Jonathan Mridha
- Country (sports): Sweden
- Residence: Stockholm, Sweden
- Born: 8 April 1995 (age 31) Stockholm, Sweden
- Height: 1.83 m (6 ft 0 in)
- Turned pro: Peter Carlsson
- Plays: Right-handed (two handed-backhand)
- Prize money: US $98,887

Singles
- Career record: 1–1 (at ATP Tour level, Grand Slam level, and in Davis Cup)
- Career titles: 0
- Highest ranking: No. 444 (7 March 2022)
- Current ranking: No. 1,134 (14 September 2026)

Doubles
- Career record: 1–2 (at ATP Tour level, Grand Slam level, and in Davis Cup)
- Career titles: 0
- Highest ranking: No. 508 (9 May 2016)
- Current ranking: No. 1,152 (14 September 2026)
_ _ _
> TO-DO LIST:
1. In the profile of Jonathan Mridha, what hand does he play with?
2. Give the Jonathan Mridha profile again, everything from "- Prize money: US" down to "1,134 (14 September 2026)", and swap "Highest ranking" for "Peak ranking" along the way.
3. Carry on the profile of the tennis player Jonathan Mridha past its last line.

> EXTRACTED ENTRIES:
_ _ _
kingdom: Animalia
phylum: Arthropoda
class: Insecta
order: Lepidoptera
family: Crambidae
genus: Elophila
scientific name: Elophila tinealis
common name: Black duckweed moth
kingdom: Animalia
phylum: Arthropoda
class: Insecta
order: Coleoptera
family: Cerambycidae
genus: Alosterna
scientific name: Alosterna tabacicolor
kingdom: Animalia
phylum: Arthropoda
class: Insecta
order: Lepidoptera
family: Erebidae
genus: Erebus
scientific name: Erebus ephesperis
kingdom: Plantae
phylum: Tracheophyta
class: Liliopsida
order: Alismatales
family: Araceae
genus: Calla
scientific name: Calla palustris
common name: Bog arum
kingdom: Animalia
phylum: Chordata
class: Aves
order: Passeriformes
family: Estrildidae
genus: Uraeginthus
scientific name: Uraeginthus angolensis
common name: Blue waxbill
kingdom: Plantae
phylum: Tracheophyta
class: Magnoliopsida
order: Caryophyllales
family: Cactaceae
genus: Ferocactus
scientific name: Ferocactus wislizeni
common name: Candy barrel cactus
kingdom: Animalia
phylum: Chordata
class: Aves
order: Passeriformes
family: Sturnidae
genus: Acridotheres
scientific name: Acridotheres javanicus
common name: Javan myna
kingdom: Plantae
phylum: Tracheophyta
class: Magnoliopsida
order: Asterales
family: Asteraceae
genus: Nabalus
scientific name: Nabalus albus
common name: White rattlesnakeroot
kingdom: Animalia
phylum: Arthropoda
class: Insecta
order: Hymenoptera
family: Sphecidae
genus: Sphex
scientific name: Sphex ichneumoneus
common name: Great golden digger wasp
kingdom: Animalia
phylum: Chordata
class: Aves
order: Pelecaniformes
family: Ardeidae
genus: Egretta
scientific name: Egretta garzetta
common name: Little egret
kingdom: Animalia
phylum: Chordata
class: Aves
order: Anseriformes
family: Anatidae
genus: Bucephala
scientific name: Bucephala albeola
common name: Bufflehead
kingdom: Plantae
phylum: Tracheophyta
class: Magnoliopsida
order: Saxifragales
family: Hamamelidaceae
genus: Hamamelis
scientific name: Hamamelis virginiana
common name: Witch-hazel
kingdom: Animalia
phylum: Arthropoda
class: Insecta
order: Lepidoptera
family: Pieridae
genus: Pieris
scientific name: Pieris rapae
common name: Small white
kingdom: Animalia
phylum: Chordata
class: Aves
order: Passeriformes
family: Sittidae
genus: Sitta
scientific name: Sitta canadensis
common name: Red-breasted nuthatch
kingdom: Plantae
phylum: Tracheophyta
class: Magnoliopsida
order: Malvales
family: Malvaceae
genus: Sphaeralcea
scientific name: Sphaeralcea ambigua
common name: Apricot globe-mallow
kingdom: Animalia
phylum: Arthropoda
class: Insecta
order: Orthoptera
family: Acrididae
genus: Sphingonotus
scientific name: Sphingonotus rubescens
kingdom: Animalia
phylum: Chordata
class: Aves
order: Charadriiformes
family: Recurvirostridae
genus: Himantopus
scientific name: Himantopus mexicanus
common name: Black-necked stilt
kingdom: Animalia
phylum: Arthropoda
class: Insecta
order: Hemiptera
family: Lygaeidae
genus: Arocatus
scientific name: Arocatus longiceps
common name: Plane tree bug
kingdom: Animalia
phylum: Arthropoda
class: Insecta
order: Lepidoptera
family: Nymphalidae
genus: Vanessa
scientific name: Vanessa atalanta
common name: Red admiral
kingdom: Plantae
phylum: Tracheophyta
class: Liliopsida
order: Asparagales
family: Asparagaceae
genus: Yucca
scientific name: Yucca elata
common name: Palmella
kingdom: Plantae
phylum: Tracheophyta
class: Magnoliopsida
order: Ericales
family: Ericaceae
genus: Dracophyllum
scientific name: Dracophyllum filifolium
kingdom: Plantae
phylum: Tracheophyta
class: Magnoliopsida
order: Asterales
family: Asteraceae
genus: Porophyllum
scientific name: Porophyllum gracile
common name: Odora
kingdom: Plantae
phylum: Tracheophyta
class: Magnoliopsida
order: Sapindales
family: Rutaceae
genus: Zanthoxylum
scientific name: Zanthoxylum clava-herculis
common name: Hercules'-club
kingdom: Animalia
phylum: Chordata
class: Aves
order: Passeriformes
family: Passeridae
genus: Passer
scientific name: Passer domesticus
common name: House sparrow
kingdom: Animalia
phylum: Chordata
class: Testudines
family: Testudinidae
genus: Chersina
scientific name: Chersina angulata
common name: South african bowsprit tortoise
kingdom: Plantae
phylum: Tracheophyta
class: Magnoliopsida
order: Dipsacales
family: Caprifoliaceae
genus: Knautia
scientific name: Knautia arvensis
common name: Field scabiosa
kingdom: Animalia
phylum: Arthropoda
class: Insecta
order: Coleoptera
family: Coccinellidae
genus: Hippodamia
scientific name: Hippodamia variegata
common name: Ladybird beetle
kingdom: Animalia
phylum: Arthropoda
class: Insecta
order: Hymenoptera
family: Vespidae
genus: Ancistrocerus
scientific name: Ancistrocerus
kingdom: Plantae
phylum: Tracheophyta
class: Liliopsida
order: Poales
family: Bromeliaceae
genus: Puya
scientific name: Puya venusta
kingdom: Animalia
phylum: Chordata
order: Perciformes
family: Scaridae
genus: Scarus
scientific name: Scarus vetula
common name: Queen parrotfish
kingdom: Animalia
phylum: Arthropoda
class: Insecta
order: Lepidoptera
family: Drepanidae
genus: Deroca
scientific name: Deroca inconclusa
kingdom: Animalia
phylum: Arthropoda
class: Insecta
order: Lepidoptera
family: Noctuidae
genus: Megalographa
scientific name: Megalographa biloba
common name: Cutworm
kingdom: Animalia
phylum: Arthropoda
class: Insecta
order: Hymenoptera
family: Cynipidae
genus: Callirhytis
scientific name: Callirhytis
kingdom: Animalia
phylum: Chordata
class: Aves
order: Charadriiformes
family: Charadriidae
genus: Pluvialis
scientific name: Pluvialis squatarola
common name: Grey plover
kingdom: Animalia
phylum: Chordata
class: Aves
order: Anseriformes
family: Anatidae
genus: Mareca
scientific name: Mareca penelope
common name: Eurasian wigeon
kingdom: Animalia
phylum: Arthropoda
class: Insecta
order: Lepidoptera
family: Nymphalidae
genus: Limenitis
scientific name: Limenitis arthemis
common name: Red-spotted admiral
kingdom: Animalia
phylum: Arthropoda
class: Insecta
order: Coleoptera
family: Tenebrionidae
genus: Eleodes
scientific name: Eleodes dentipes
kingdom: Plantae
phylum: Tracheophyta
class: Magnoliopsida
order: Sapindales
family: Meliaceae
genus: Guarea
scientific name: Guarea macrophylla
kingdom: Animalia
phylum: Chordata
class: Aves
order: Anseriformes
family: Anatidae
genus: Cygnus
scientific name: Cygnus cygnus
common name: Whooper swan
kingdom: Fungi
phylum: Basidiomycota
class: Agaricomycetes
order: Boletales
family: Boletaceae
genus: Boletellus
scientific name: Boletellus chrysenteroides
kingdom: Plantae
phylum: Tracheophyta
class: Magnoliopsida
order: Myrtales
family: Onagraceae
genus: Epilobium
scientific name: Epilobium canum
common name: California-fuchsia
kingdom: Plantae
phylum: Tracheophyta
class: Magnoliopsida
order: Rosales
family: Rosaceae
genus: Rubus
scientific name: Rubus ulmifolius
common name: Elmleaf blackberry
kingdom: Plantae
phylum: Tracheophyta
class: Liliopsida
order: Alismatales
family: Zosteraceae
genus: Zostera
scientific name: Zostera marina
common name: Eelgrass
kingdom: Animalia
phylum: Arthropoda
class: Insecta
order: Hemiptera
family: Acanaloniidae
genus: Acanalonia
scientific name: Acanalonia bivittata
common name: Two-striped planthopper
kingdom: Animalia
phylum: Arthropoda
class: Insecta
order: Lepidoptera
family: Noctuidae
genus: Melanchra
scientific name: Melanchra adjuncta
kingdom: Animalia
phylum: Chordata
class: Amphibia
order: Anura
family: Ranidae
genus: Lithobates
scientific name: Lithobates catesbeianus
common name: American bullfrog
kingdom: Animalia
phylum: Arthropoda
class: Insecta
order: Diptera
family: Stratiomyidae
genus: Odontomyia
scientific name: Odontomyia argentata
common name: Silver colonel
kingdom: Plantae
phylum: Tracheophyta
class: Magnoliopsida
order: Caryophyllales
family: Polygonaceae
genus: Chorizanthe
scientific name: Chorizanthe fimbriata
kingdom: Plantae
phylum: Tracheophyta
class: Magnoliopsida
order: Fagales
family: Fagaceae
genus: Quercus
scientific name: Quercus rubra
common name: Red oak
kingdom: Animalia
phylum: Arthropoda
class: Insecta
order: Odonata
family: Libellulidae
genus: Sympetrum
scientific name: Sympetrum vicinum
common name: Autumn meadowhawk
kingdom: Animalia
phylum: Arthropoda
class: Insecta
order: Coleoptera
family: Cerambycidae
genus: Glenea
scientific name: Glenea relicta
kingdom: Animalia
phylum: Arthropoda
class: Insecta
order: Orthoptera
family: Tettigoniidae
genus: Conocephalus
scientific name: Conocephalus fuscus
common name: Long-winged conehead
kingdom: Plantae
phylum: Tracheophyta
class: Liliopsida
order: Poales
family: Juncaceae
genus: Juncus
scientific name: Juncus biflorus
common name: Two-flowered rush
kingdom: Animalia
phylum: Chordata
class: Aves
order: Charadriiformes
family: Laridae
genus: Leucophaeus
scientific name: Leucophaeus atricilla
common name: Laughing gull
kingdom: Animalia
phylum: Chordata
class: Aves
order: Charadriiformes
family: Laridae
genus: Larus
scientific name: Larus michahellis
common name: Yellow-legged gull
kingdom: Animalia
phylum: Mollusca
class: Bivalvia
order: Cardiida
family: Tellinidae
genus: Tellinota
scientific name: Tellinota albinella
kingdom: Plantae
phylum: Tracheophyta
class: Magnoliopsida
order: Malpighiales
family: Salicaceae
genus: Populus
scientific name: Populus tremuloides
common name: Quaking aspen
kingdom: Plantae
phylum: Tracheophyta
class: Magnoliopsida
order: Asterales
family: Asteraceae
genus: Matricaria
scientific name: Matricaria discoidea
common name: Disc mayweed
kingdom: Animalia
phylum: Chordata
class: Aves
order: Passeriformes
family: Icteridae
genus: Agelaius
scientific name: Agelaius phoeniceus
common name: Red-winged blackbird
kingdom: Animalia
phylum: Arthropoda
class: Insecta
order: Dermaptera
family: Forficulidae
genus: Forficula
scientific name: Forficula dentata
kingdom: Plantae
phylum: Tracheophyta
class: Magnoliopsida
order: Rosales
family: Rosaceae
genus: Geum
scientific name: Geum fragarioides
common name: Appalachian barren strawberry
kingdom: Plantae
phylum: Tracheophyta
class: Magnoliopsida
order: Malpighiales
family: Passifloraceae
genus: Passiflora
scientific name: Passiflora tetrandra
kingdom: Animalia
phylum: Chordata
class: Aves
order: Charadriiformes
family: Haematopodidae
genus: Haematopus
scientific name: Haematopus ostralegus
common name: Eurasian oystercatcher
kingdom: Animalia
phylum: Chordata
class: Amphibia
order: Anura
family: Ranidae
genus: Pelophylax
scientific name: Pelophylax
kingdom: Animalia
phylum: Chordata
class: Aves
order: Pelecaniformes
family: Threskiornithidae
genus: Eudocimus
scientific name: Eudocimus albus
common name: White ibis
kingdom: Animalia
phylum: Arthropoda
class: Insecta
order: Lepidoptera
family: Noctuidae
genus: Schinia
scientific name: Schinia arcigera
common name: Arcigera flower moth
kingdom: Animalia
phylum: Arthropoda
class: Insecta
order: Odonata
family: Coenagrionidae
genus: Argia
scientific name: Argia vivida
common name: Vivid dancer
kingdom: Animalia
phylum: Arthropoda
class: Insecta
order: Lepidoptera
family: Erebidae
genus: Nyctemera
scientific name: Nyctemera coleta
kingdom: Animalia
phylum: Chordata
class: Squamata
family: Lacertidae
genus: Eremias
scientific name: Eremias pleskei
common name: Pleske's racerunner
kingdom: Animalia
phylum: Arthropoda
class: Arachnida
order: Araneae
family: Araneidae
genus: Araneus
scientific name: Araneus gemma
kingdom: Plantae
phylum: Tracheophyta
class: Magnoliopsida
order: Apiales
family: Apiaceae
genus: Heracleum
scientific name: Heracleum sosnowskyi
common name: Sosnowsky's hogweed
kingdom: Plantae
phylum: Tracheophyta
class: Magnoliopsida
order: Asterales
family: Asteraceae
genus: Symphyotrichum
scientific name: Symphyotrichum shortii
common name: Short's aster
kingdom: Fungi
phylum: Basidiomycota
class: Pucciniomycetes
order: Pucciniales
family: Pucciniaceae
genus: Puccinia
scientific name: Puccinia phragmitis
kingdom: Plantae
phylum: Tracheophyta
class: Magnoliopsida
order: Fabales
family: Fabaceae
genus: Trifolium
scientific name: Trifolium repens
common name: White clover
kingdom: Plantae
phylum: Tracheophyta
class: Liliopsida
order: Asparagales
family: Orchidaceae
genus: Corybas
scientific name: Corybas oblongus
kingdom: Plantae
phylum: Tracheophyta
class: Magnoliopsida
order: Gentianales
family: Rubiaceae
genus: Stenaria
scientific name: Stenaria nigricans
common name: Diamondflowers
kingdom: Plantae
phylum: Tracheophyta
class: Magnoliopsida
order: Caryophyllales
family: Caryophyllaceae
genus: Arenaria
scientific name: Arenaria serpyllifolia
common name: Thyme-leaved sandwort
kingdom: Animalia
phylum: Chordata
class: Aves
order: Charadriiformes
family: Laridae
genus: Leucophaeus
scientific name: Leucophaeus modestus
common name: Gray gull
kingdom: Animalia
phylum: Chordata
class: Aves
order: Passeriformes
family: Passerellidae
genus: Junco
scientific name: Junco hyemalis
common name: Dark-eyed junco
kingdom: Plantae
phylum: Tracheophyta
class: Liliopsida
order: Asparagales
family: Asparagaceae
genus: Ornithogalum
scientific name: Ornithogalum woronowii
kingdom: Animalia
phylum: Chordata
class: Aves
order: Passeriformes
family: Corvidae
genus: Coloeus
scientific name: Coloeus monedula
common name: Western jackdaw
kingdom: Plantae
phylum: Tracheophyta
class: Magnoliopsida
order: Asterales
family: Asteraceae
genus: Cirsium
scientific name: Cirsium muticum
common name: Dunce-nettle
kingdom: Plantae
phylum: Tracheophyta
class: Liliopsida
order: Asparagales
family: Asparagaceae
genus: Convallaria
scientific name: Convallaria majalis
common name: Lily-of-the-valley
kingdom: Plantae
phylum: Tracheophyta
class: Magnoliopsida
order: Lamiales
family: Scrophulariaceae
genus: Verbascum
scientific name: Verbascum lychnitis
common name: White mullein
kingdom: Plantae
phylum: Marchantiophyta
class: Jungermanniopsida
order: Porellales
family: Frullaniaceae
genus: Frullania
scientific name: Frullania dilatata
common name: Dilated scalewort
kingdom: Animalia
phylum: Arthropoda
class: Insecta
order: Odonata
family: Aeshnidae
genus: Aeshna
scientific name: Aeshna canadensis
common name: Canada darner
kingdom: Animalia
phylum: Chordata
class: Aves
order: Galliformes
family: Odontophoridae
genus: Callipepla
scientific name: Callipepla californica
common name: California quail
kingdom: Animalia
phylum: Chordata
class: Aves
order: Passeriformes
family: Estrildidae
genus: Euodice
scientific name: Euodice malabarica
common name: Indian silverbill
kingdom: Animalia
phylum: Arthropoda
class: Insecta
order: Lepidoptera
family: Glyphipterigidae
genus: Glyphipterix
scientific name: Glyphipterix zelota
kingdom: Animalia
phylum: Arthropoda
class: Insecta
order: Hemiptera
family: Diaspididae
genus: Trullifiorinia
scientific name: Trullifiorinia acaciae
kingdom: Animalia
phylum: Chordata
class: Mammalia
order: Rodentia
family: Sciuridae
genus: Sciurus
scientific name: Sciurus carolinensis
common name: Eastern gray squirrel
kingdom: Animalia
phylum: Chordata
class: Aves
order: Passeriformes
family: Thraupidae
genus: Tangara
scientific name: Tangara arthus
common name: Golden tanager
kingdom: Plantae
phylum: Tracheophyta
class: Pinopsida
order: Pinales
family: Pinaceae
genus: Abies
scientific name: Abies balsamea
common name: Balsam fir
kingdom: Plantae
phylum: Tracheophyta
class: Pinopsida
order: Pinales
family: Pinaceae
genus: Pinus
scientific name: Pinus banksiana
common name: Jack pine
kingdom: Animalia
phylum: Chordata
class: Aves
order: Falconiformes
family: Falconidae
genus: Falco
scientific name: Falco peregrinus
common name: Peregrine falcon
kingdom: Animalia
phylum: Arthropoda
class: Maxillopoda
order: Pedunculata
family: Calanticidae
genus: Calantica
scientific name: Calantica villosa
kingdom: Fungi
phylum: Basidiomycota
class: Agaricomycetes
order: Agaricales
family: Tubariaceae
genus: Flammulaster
_ _ _
> RESPONSES PER TASK:
1. He plays right-handed, with a two-handed backhand.

2.
- Prize money: US $98,887

Singles
- Career record: 1–1 (at ATP Tour level, Grand Slam level, and in Davis Cup)
- Career titles: 0
- Peak ranking: No. 444 (7 March 2022)
- Current ranking: No. 1,134 (14 September 2026)

3.
Team competitions
- Davis Cup: 1–1

= Jonathan Mridha =

Swedish tennis player

Jonathan Mridha (born 8 April 1995) is a Swedish tennis player of Bangladeshi descent. He has a career high ATP singles ranking of No. 444 achieved on 7 March 2022 and a career high ATP doubles ranking of No. 508 achieved on 9 May 2016.

==Career==
Mridha made his ATP main draw doubles debut at the 2015 Swedish Open partnering Fred Simonsson where they reached the quarterfinals.

He received a wildcard for the 2023 Stockholm Open partnering Karl Friberg.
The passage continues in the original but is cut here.